HTML Table Extracting

Thank You So Much
Thanks It’s Working.
I have a new problem i want to read HTML file data in knime.
The HTML File is containing Table of some data and i want to read the data of HTML file in Excel.
Can you please Help me.
I am also attaching my workflow to you.

HTML_READER_Want_to_open_in_Excel_file.knwf (41.7 KB)

1 Like

Thanks for giving me your great time…
Thanks Again

1 Like

Please start a new topic for each of your problems, than they are easier to be tracked. I moved your posts into a new thread.

2 Likes

Hey @Iris it looks like in the end @mythxAHIR created another thread for this:

I think we can close this one here.

Hii All,
Good Afternoon,
I need your help in one problem i am trying to open HTML file data in KNIME and want to perform some task on it i need Help.
I am also submitting my workflow please help me i am a newbie in KNIME.
HTML_READER_Want_to_open_in_Excel_file.knwf (30.4 KB)

Your workflow does not have the html preloaded so it’s difficult to see what you’re doing and what the data looks like.

Here is the screenshot of my html file

hi @mythxAHIR ,
this result is a “proxy”, I know, but you only have to type in some headings and format number cells in order to complete it

Here’s the workflow

( I’m sorry to tell you, but all the strings are perfectly visible in your workflow - and in mine)

Hope it helps
HTML_READER_Want_to_open_in_Excel_file.knwf (30.3 KB)

4 Likes

Thanks Buddy.
It’s working.
Thanks for help.

It’s Working but want to know about your some code can you explain me.

1).Regex Extractor
^(\d+) ([A-Z 0-9]+?) (\d+) (\d+) (\d+) (\d+) (\d+) (\d+) (\d+) (\d+).*$

2). String Manipulation
strip(regexReplace($row$, “[\u202F\u00A0]+”," "))

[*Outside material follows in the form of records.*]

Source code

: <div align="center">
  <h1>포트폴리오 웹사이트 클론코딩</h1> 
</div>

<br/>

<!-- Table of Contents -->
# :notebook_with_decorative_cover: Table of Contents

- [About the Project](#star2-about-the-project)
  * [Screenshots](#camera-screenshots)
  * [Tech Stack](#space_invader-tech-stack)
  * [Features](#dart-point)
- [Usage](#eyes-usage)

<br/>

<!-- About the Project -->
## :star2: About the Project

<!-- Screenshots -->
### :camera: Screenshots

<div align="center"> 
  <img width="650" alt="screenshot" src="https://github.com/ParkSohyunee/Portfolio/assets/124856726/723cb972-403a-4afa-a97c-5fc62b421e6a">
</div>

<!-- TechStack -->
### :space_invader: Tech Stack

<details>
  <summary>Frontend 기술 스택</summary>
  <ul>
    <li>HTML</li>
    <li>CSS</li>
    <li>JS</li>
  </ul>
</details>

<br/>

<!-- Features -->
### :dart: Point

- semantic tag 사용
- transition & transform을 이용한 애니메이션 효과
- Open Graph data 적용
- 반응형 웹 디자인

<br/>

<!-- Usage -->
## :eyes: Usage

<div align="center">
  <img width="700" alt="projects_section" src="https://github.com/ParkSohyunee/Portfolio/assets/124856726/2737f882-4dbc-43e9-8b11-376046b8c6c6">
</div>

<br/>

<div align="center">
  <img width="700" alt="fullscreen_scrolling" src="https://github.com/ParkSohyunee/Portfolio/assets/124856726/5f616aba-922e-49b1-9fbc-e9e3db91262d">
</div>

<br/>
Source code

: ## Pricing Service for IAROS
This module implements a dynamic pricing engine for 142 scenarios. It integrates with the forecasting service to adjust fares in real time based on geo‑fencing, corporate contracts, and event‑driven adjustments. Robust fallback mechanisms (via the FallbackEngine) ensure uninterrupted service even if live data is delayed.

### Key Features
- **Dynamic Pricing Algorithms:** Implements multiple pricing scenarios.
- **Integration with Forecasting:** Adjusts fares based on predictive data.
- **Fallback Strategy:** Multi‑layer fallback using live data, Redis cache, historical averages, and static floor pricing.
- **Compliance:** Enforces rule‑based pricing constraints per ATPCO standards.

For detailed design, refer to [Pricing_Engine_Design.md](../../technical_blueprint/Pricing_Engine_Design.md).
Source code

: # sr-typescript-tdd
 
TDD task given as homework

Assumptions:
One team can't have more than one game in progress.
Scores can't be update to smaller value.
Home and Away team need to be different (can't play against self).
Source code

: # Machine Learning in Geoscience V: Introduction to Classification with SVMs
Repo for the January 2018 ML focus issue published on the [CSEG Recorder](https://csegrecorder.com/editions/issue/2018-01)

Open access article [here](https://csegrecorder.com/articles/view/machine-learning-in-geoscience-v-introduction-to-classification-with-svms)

Can you please explain me both line.

  1. this pattern matches a data row:
    (\d+) = a group of one or more digits
    ([A-Z 0-9]+?) = a group of blanks or alpha chars or digits

In the context of the “Regex Extractor” this pattern captures exactly 10 groups of data. If you just want to match a data row, as in the “Rule-based Row Splitter” node, you can use a simpler pattern: “^\d{8}.*?( \d+){8}$” = 8 digits followed by zero or more chars followed by 8 groups consisting in one space and one or more digits each

  1. XPath returns strings encoded in utf8 and filled with non-breaking spaces, which cannot be easily removed or replaced. The pattern “[\u202F\u00A0]” matches two kinds of unicode non-breaking spaces and the regex replaces every group of them with a single space. “strip” removes trailing and leading spaces, so in the end we have a string with no repeating spaces

As an alternative to this strategy, you could use a “Cell Splitter by Position” node, at least on the data rows, but it’s really boring

4 Likes

Thanks.
Buddy it helped me a lot.

2 Likes

This topic was automatically closed 7 days after the last reply. New replies are no longer allowed.